Tracey P. Lauriault a écrit :
> Tuesday, October 16, 2007
> http://www.technologyreview.com/Infotech/19581/?nlid=604
>
>
>  Open-Source Hardware
>
> A reconfigurable handheld device could foster a community of hardware 
> hackers.
>
> By Erica Naone
>
>
> Software has become easier to customize in the past decade, but 
> hardware, for the most part, remains closed: Apple's 
> <http://www.apple.com/> battle to keep people from hacking the iPhone 
> <http://bits.blogs.nytimes.com/2007/09/27/steve-jobs-girds-for-the-long-iphone-war/> 
> is a case in point. Although most consumer electronics are collections 
> of smaller devices--cell phones typically include cameras and voice 
> recorders, for example--users can't swap out the devices or modify the 
> way they work. Bug Labs <http://www.buglabs.net/>, a startup based in 
> New York City, is hoping to change that with its new device, the Bug, 
> scheduled to start shipping late this year.
>
> The Bug would allow users to design their own electronics and 
> customize them however they want. CEO Peter Semmelhack 
> <http://www.buglabs.net/user/show/2> explains that the foundation of 
> the device is the Bugbase, a minicomputer running Linux that users can 
> program. It has ports for up to four device modules, which snap in and 
> out of place. Among the first modules the company expects to offer 
> will be a GPS system, a camera, a motion sensor, and an LCD screen. 
> But it also plans to offer new modules at a rate of about four per 
> quarter, and it's encouraging other manufacturers to follow suit. "We 
> think we're an enabler company," says Jeremy Toeman 
> <http://www.buglabs.net/user/show/11>, who handles marketing for Bug 
> Labs. He says that he sees the company serving as manufacturer and 
> resource for many smaller companies that could grow up around it.
>
> Users of the Bug can put modules together as they see fit and then 
> write or download code to make them operate as required. They are then 
> free to share designs and programs with other users.
>
> The Bugbase will be about the size of an iPhone, and its modules will 
> be about two and a half square inches. Semmelhack says that the 
> product will be truly open source: not only will source code for the 
> software interface be freely available, but so will device schematics.
>
> Semmelhack, who was a hardware hacker in the 1970s, says that he 
> founded the company out of his own yearning for particular devices 
> that, while technologically feasible, weren't on the market. For 
> example, he says, in October 2001, he found himself, as a New York 
> City resident in the wake of September 11, wishing for a GPS device 
> with a wireless modem that could help him keep track of his wife and 
> baby. At the time, he says, there was nothing technologically daunting 
> about such a device; it just wasn't for sale. "It was frustrating," he 
> says. "I couldn't buy it, and I couldn't build it." Nor was this an 
> isolated example: he had a chronic hankering for devices that were 
> situation specific and thus unlikely to produce enough demand to 
> warrant mass manufacture. So, Semmelhack says, he found some engineers 
> and set to work on a prototype of the flexible piece of hardware that 
> he wished he could buy, a device that would empower users to design 
> their own devices. "We don't want to solve all the problems [for 
> them]," he says. "We want to make as many tools as we can."
>
> Semmelhack says that the Bug's design was inspired by the Lego set. 

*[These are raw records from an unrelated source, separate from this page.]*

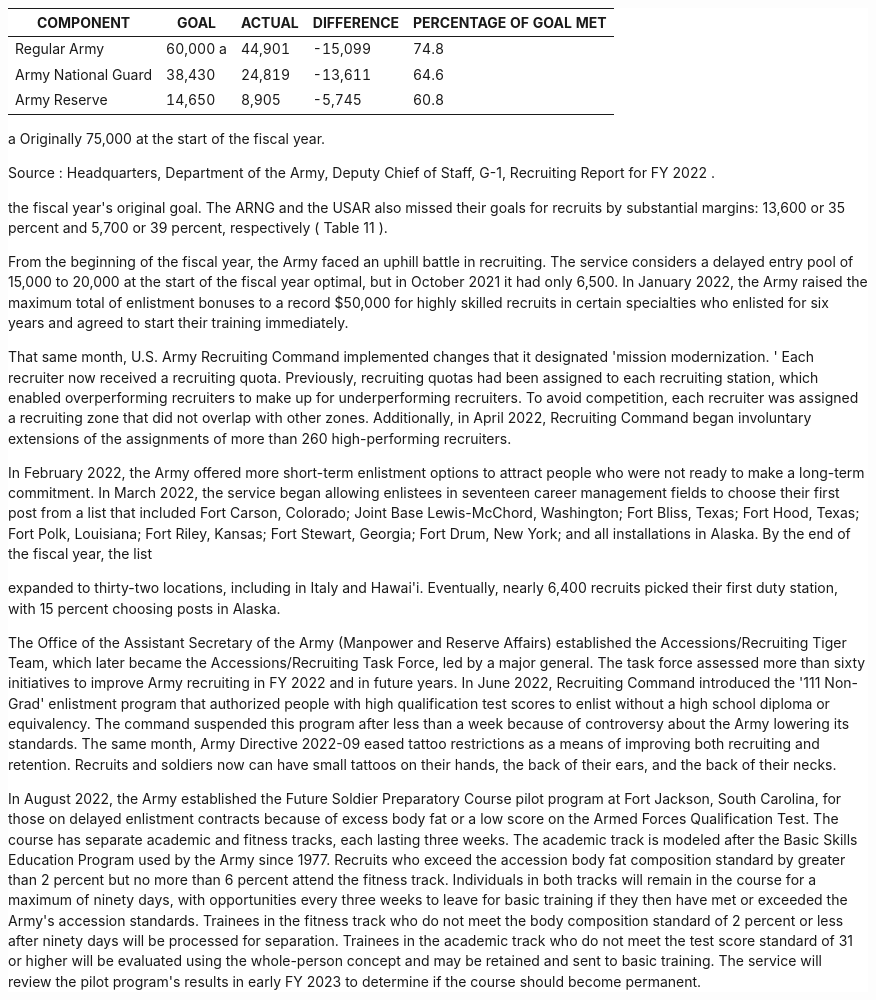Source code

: | COMPONENT           | GOAL     | ACTUAL   | DIFFERENCE   |   PERCENTAGE OF GOAL MET |
|---------------------|----------|----------|--------------|--------------------------|
| Regular Army        | 60,000 a | 44,901   | -15,099      |                     74.8 |
| Army National Guard | 38,430   | 24,819   | -13,611      |                     64.6 |
| Army Reserve        | 14,650   | 8,905    | -5,745       |                     60.8 |

a Originally 75,000 at the start of the fiscal year.

Source : Headquarters, Department of the Army, Deputy Chief of Staff, G-1, Recruiting Report for FY 2022 .

the fiscal year's original goal. The ARNG and the USAR also missed their goals for recruits by substantial margins: 13,600 or 35 percent and 5,700 or 39 percent, respectively ( Table 11 ).

From the beginning of the fiscal year, the Army faced an uphill battle  in  recruiting.  The  service  considers  a  delayed  entry  pool of  15,000  to  20,000  at  the  start  of  the  fiscal  year  optimal,  but  in October 2021 it had only 6,500. In January 2022, the Army raised the maximum total of enlistment bonuses to a record $50,000 for highly  skilled  recruits  in  certain  specialties  who  enlisted  for  six years and agreed to start their training immediately.

That same month, U.S. Army Recruiting Command implemented changes that it designated 'mission modernization. ' Each recruiter now received  a  recruiting  quota.  Previously,  recruiting  quotas  had  been assigned  to  each  recruiting  station,  which  enabled  overperforming recruiters  to  make  up  for  underperforming  recruiters.  To  avoid competition, each recruiter was assigned a recruiting zone that did not overlap with other zones. Additionally, in April 2022, Recruiting Command began involuntary extensions of the assignments of more than 260 high-performing recruiters.

In February 2022, the Army offered more short-term enlistment options to attract  people  who were not ready to make a long-term commitment. In March 2022, the service began allowing enlistees in seventeen career management fields to choose their first post from a list that included Fort Carson, Colorado; Joint Base Lewis-McChord, Washington; Fort Bliss, Texas; Fort Hood, Texas; Fort Polk, Louisiana; Fort  Riley,  Kansas;  Fort  Stewart,  Georgia;  Fort  Drum,  New  York; and all installations in Alaska. By the end of the fiscal year, the list

expanded  to  thirty-two  locations,  including  in  Italy  and  Hawai'i. Eventually, nearly 6,400 recruits picked their first duty station, with 15 percent choosing posts in Alaska.

The Office of the Assistant Secretary of the Army (Manpower and Reserve  Affairs)  established  the  Accessions/Recruiting  Tiger  Team, which later  became  the  Accessions/Recruiting  Task  Force,  led  by  a major general. The task force assessed more than sixty initiatives to improve Army recruiting in FY 2022 and in future years. In June 2022, Recruiting  Command  introduced  the  '111  Non-Grad'  enlistment program that authorized people with high qualification test scores to enlist without a high school diploma or equivalency. The command suspended this program after less than a week because of controversy about  the  Army  lowering  its  standards.  The  same  month,  Army Directive 2022-09 eased tattoo restrictions as a means of improving both  recruiting  and  retention.  Recruits  and  soldiers  now  can  have small tattoos on their hands, the back of their ears, and the back of their necks.

In August 2022, the Army  established the Future Soldier Preparatory Course pilot program at Fort Jackson, South Carolina, for those on delayed enlistment contracts because of excess body fat or a low score on the Armed Forces Qualification Test. The course has separate  academic and fitness tracks,  each  lasting  three  weeks.  The academic track is modeled after the Basic Skills Education Program used by the Army since 1977. Recruits who exceed the accession body fat composition standard by greater than 2 percent but no more than 6 percent attend the fitness track. Individuals in both tracks will remain in  the  course  for  a  maximum  of  ninety  days,  with  opportunities every three weeks to leave for basic training if they then have met or exceeded the Army's accession standards. Trainees in the fitness track who do not meet the body composition standard of 2 percent or less after ninety days will be processed for separation. Trainees in the academic track who do not meet the test score standard of 31 or higher will be evaluated using the whole-person concept and may be retained and sent to basic training. The service will review the pilot program's results in early FY 2023 to determine if the course should become permanent.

> Users, he says, should be able to snap pieces in and out without 
> worrying about the device freezing up, and the pieces should be 
> attractive and fun to play with. To that end, the company has 
> developed the Bug module interface, open-source software designed to 
> recognize modules when they are snapped into ports, keep the system 
> from crashing as modules are plugged in or unplugged, and respond to 
> the different power-supply needs of different modules. Because the 
> base has such a sophisticated management job to do, Semmelhack says, 
> "it really is a minicomputer."
>
> Limor Fried <http://www.ladyada.net/bio/index.html>, an engineer who 
> operates Adafruit Industries <http://www.adafruit.com/>, and who is 
> involved in the open-source-hardware movement, says that the Linux 
> computer running the Bug is the key to the device's beauty. "Your 
> camera, your toaster, and your car have tightly integrated computers 
> that you can't get into," she says. "[Bug Labs] is saying, let's put a 
> real computer inside your camera or your PDA or your GPS. Because it's 
> just like a laptop, it's really simple and easily understandable how 
> you can get in there and modify it."
>
> Bug Labs' Toeman <http://www.buglabs.net/user/show/11> says that at 
> first, the product will be aimed primarily at engineers. While the 
> average consumer is welcome to tinker with it as well, Toeman expects 
> that most will wait until they learn of specific applications that are 
> useful to them. The company plans to make its profit from the 
> manufacture and sale of the Bugbase and modules.
>
> Eric von Hippel <http://web.mit.edu/evhippel/www/>, head of the 
> innovation and entrepreneurship group at MIT's Sloan School of 
> Management, says that Bug Labs is part of a general economic trend 
> toward letting users do things for themselves. Von Hippel expects that 
> early adopters will come up with useful innovations, encouraged by the 
> Bug's relatively cheap modular components and the community spirit 
> that Bug Labs is trying to foster. "Ordinary users can benefit from 
> the hacking efforts of the leading edge," he adds.
>
> Toeman says that the company hopes to start shipping Bugbases in late 
> November. The Bugbase itself should cost several hundred dollars, and 
> modules will be priced according to the cost of components.